Take the data from its first line. Print each line exactly until the line containing "13: (364, 1210)" has been printed too.

[Point correspondence tracking data]

★ ★ ★ ★ ★ ★ ★

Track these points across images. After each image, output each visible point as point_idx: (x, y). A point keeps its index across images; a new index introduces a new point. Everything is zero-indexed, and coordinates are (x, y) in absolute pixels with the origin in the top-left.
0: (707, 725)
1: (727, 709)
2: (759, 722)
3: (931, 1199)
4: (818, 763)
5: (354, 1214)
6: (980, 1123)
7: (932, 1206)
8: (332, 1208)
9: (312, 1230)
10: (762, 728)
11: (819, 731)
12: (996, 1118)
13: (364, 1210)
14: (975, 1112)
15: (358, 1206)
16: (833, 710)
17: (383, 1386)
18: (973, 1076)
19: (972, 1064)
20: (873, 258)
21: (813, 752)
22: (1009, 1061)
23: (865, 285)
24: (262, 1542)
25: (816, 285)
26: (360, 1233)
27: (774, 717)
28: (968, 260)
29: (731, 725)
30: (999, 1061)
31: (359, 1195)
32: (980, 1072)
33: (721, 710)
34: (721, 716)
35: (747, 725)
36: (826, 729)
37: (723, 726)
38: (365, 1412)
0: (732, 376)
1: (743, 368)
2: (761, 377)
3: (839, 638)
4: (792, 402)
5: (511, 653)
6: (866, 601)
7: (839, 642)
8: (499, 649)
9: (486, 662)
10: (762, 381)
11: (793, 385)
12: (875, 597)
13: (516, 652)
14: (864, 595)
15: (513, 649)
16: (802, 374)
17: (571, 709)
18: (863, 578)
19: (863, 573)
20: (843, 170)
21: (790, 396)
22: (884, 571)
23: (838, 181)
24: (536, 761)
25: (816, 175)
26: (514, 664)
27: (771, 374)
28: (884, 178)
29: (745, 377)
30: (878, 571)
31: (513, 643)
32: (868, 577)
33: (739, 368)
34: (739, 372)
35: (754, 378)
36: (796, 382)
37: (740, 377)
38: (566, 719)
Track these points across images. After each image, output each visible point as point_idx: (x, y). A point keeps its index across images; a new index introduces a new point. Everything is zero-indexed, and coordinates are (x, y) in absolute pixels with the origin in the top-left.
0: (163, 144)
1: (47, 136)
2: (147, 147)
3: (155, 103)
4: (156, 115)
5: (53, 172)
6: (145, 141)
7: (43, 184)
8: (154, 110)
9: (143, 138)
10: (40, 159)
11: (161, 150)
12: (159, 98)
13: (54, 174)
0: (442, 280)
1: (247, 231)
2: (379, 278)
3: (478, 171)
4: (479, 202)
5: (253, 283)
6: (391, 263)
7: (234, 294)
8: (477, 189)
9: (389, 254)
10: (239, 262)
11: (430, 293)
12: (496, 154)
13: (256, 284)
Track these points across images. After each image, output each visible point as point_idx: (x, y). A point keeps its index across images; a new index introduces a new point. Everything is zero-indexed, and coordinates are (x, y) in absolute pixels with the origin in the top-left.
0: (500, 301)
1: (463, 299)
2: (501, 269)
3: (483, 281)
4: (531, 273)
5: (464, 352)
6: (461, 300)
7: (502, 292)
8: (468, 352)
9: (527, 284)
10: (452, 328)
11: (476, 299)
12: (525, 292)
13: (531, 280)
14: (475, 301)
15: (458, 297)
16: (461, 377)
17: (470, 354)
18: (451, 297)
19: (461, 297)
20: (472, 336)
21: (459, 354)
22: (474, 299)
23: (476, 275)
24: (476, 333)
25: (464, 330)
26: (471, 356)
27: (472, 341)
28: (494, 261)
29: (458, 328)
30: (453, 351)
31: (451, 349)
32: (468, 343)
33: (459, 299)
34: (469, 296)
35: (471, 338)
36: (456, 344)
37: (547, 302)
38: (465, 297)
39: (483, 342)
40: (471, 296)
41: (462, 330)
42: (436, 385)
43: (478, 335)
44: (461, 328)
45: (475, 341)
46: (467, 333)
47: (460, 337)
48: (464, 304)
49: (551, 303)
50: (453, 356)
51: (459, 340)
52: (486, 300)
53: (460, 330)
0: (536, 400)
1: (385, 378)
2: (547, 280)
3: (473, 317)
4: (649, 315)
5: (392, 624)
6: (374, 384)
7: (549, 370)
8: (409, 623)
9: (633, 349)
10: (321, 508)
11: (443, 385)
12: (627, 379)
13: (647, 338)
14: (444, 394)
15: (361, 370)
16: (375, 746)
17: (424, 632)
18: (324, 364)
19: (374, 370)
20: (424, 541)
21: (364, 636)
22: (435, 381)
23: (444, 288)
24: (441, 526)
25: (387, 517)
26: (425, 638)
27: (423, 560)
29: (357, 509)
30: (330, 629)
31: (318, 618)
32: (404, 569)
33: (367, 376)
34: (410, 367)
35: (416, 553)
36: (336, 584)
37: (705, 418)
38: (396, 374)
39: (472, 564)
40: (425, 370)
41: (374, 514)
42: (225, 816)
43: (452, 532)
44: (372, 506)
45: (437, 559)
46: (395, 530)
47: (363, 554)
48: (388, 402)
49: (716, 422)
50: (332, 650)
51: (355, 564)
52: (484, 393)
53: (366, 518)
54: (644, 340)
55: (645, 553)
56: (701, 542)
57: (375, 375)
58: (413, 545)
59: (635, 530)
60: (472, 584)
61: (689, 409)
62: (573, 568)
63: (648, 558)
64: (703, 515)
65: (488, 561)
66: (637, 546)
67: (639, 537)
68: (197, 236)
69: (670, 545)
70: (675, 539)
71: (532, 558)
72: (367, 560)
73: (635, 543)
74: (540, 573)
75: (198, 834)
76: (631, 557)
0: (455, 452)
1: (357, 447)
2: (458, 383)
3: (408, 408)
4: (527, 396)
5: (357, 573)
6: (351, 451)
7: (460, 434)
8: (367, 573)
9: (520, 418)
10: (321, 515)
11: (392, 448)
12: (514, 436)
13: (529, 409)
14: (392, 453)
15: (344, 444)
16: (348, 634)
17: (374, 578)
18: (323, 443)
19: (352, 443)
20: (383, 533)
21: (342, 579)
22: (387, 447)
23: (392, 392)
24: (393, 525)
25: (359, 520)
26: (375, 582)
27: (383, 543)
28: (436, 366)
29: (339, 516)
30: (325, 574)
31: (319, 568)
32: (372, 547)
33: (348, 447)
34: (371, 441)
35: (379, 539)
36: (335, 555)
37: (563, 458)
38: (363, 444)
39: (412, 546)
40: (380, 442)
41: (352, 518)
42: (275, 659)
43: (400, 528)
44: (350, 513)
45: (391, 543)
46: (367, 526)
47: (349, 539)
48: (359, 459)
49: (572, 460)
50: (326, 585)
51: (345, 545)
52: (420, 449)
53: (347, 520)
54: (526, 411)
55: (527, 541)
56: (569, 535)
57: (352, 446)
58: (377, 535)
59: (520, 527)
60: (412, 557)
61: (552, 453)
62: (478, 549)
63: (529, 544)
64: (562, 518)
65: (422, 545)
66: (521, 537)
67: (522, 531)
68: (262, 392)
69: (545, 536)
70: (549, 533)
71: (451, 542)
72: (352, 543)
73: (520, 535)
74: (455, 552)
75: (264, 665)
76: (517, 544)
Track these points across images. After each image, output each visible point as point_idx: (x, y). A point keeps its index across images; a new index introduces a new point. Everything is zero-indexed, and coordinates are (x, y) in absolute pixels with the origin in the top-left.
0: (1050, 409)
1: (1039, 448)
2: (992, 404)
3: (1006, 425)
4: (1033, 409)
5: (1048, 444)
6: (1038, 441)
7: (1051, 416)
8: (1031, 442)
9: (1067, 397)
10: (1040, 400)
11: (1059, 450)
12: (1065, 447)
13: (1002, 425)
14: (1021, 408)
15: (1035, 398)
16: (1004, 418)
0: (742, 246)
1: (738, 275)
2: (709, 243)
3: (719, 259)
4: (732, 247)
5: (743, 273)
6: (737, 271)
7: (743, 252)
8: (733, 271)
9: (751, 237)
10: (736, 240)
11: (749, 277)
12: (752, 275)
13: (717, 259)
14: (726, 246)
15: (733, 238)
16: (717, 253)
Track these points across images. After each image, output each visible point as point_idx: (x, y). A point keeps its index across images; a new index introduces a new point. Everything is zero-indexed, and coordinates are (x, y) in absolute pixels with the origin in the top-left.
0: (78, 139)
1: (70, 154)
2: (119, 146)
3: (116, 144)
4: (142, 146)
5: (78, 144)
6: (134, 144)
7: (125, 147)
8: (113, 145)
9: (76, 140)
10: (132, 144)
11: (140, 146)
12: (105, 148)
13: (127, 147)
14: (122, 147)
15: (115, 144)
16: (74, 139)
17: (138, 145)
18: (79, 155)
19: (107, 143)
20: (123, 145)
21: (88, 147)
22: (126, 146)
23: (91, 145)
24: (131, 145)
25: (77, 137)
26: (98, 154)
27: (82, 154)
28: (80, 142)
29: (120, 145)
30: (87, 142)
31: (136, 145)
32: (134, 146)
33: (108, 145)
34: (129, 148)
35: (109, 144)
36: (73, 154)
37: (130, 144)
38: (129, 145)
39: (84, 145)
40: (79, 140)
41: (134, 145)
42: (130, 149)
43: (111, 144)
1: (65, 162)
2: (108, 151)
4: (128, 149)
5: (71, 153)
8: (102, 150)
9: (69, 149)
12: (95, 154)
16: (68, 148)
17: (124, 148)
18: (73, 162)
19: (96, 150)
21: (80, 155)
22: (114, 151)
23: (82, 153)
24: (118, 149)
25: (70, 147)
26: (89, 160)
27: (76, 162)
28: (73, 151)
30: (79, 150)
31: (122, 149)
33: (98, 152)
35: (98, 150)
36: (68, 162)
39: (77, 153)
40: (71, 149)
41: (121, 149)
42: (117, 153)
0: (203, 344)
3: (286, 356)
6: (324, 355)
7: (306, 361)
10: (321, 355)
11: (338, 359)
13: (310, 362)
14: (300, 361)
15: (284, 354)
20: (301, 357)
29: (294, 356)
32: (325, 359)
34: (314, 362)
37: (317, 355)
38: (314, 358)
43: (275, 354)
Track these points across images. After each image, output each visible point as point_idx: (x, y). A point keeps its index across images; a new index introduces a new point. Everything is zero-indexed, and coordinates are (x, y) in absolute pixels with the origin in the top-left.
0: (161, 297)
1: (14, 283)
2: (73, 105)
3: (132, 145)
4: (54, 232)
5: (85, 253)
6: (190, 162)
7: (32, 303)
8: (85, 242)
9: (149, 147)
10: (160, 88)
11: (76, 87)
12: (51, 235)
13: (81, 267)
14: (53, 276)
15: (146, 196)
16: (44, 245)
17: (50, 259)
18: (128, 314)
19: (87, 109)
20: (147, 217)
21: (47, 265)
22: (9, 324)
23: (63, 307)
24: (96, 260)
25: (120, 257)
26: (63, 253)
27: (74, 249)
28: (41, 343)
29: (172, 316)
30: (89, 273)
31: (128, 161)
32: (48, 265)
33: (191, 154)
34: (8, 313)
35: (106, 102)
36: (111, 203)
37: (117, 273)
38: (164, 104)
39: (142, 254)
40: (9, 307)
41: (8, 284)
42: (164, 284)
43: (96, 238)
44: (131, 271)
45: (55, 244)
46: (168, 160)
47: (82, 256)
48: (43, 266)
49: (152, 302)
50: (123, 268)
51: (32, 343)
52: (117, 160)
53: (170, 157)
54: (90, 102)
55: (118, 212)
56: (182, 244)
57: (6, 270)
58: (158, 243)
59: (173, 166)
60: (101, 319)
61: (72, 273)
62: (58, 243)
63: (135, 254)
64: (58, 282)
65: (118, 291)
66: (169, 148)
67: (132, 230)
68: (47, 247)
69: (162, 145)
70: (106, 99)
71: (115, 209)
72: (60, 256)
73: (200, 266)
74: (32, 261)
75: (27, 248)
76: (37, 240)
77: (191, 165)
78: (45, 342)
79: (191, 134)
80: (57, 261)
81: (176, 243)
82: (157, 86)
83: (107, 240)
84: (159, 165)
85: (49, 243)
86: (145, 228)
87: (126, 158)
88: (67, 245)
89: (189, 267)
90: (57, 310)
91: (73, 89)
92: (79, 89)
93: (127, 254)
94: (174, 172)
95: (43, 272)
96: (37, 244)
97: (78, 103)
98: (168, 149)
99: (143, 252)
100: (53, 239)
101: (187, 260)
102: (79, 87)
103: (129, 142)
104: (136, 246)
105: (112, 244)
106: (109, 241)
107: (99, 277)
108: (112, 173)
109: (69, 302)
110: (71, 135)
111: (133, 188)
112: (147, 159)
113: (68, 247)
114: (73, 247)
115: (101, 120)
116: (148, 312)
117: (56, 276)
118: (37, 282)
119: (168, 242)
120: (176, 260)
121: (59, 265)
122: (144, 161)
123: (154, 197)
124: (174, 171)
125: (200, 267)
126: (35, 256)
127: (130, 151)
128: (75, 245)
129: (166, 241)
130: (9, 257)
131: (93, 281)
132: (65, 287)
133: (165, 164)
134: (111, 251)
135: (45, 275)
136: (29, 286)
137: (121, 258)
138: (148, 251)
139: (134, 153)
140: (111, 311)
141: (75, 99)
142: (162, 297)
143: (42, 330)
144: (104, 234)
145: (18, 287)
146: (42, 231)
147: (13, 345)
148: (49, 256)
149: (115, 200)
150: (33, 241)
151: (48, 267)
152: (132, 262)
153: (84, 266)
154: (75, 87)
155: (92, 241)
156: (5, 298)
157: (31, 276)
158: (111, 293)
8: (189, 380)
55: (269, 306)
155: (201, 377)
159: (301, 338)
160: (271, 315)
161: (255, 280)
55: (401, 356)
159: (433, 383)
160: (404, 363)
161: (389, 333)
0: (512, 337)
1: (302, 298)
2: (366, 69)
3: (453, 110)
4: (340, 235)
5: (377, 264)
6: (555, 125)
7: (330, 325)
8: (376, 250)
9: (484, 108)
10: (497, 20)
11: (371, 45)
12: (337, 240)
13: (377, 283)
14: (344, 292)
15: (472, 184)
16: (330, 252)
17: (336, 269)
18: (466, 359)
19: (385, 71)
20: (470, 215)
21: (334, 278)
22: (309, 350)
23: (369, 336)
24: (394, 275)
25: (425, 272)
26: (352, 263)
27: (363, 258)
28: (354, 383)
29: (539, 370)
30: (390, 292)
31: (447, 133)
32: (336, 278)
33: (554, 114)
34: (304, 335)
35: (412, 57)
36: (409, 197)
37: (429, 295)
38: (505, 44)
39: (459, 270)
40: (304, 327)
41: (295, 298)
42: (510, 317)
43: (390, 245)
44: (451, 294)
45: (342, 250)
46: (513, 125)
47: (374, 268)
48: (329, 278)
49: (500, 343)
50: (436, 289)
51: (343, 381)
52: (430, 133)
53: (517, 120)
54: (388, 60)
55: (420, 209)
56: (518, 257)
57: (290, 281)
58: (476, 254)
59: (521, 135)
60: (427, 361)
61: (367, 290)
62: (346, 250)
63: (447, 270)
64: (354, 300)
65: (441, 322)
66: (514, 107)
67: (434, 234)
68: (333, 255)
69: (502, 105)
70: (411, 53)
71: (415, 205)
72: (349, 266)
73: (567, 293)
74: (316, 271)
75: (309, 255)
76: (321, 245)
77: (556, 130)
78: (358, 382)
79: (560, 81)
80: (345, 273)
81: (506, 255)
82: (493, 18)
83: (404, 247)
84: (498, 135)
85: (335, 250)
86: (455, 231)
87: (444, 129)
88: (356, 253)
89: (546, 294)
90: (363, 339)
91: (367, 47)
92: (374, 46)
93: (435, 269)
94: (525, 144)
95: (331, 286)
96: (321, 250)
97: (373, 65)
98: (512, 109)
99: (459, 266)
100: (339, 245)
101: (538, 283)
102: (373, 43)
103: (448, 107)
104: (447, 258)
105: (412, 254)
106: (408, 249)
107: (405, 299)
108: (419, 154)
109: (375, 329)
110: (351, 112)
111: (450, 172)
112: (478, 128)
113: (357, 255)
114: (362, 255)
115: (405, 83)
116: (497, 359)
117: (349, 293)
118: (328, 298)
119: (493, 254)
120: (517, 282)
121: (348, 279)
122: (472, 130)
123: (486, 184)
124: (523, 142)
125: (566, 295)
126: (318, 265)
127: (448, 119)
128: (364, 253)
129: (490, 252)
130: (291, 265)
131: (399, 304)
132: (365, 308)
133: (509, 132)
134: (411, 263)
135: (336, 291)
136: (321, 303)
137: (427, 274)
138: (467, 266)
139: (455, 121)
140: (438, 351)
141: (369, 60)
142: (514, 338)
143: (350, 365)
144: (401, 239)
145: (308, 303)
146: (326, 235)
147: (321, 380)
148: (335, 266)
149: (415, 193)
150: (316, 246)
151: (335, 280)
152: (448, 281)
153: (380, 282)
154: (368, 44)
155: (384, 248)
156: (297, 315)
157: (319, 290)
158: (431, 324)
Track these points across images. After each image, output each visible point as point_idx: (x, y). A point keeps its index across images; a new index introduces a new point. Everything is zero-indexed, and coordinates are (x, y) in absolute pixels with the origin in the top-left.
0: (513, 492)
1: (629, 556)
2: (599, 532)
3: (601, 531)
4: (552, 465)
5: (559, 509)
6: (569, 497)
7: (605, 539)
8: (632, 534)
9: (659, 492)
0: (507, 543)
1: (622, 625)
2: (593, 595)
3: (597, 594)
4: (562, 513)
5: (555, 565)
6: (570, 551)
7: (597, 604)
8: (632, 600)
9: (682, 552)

★ ★ ★ ★ ★ ★ ★

Exercise response:
Track these points across images. After each image, output each visible point as point_idx: (x, y). A point keeps its index across images; a new index introduces a new point. Everything is zero-indexed, and coordinates are (x, y) in absolute pixels with the origin in the top-left.
0: (707, 725)
1: (727, 709)
2: (759, 722)
3: (931, 1199)
4: (818, 763)
5: (354, 1214)
6: (980, 1123)
7: (932, 1206)
8: (332, 1208)
9: (312, 1230)
10: (762, 728)
11: (819, 731)
12: (996, 1118)
13: (364, 1210)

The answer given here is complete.